Its imaging feature goes down in resolution from the 8 megapixels in the Vivaz to just 5 megapixels in the Pro, but the camera still gets the same features like LED Flash, autofocus and touchfocus, face and smile detection and geo-tagging. What stands out is its high definition 720p video recording that gets video light and continuous autofocus support
Its images and HD video captures get displayed in brilliant 3.2-inch WVGA (360 x 640) near-HD resistive touchscreen with 16 million colors and protected with an anti-scratch surface coat. There's a gravity accelerometer but no proximity sensor. It supports gesture control with turn-to-mute and alarm snoozing by turning the face down.
It has a built-in A-GPS receiver with Google Maps and the WisePilot voiced turn-by-turn guidance for its navigation system.

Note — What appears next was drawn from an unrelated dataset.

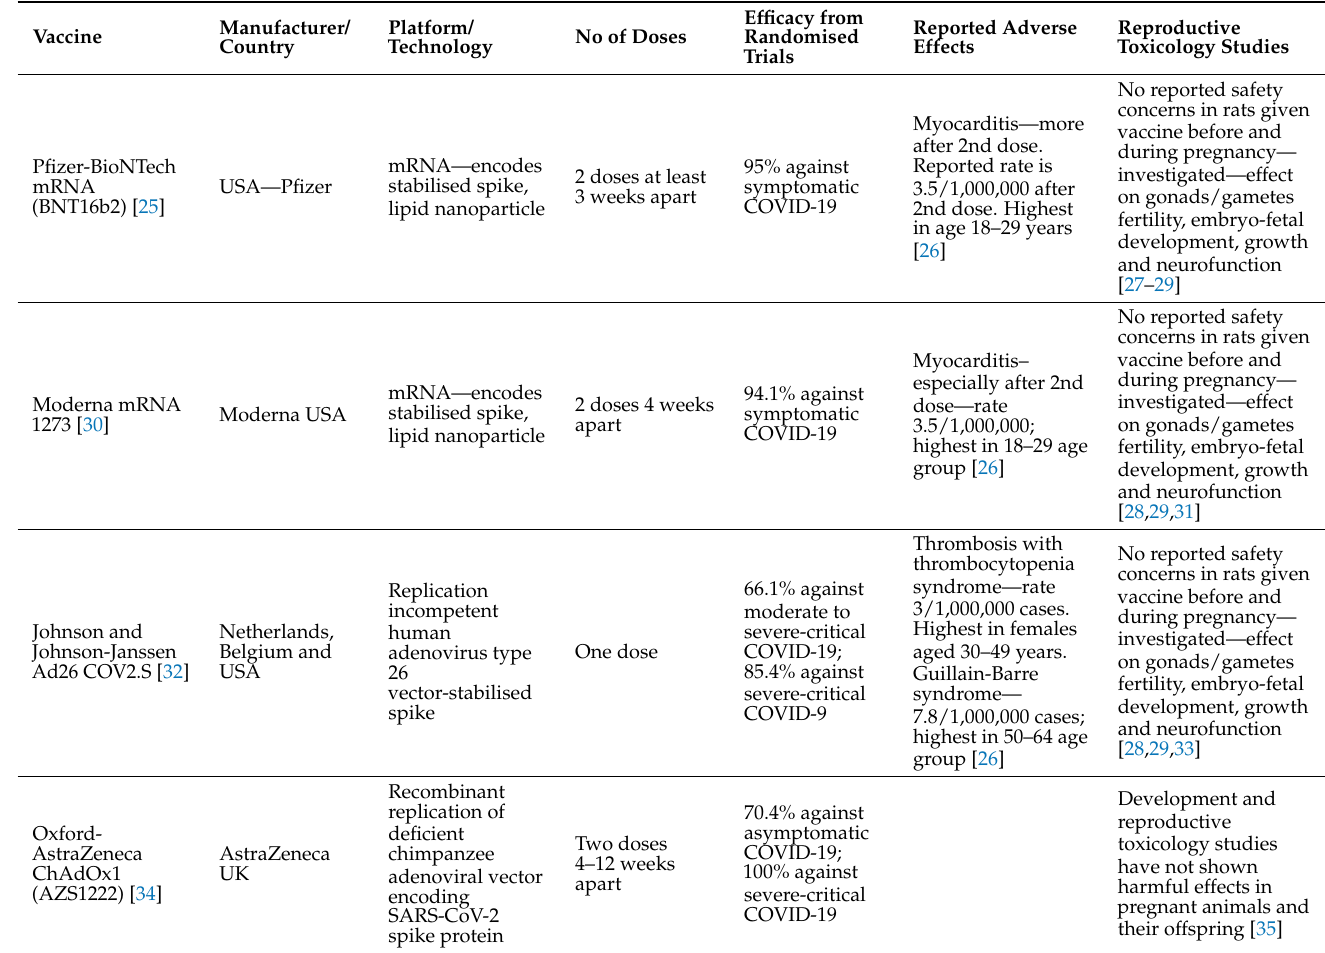
Table 1. Authorised vaccines for use in pregnancy, including their efficacy and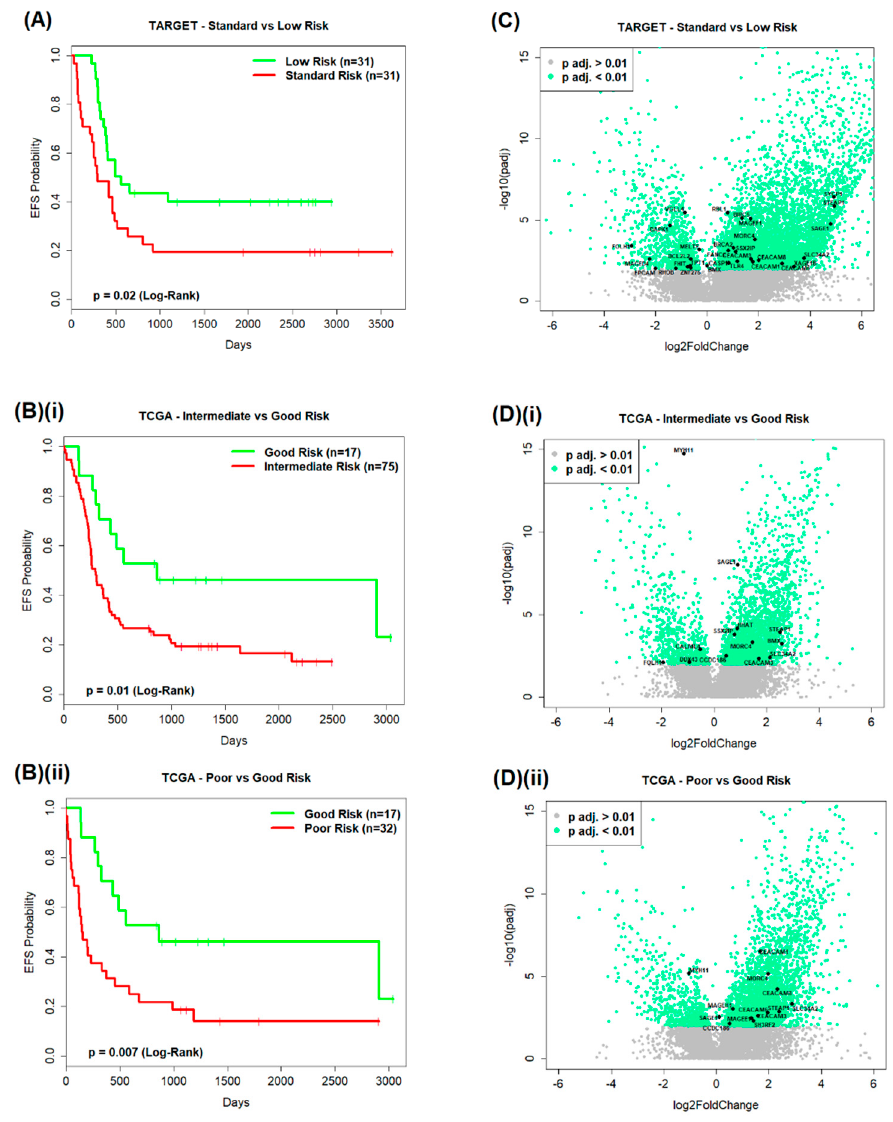
Figure 2. DGE analysis. Pairwise comparisons of event-free survival (EFS) of ( A ) TARGET patients by standard versus low risk ( p = 0.02), and ( B ) TCGA patients by ( i ) intermediate versus good risk ( p = 0.01) and ( ii ) poor versus good risk ( p = 0.007) subgroups. All p values derived from log-rank analysis. Volcano plots represent the genes that were differentially expressed by p > 0.01 (grey dots) or p < 0.01 (green dots) when comparing ( C ) TARGET patients by standard versus low risk, and ( D ) TCGA patients by ( i ) intermediate versus good and ( ii ) poor versus good risk subgroups. Names and black dots indicate the position of antigens listed as GOI when studying gene expression.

Positioned as a media-centric smartphone, the Vivaz and its Vivaz Pro sister do excellent job except that it has no video playback support for Xvid and DivX formats, though a 3rd party playback app can neatly solve that. You get the same a stereo FM receiver with RDS, a 3.5mm headphone jack, wireless A2DP listening and TV-out (VGA resolution) ports.
A 1200 mAh Lithium-polymer battery used in the Vivaz powers the Pro to deliver an outstanding 12.5 hours of talk time and standby time of 18 days.
The phone memory is just 75 MB but you get 16 GB memory expandability from its microSD slot. Its retail package includes an 8 GB microSD card.
The Sony Ericsson Vivaz Pro is positioned as a social networking smartphone so you get SNS apps for Twitter and Facebook, including YouTube and Picasa integration for media file sharing online. There's Quick Office and PDF document viewer, WebKit web xHTML and WAP browser with Flash video support and the messaging apps for IM and push email client support. You also get PlayNow access for downloading apps, games and music.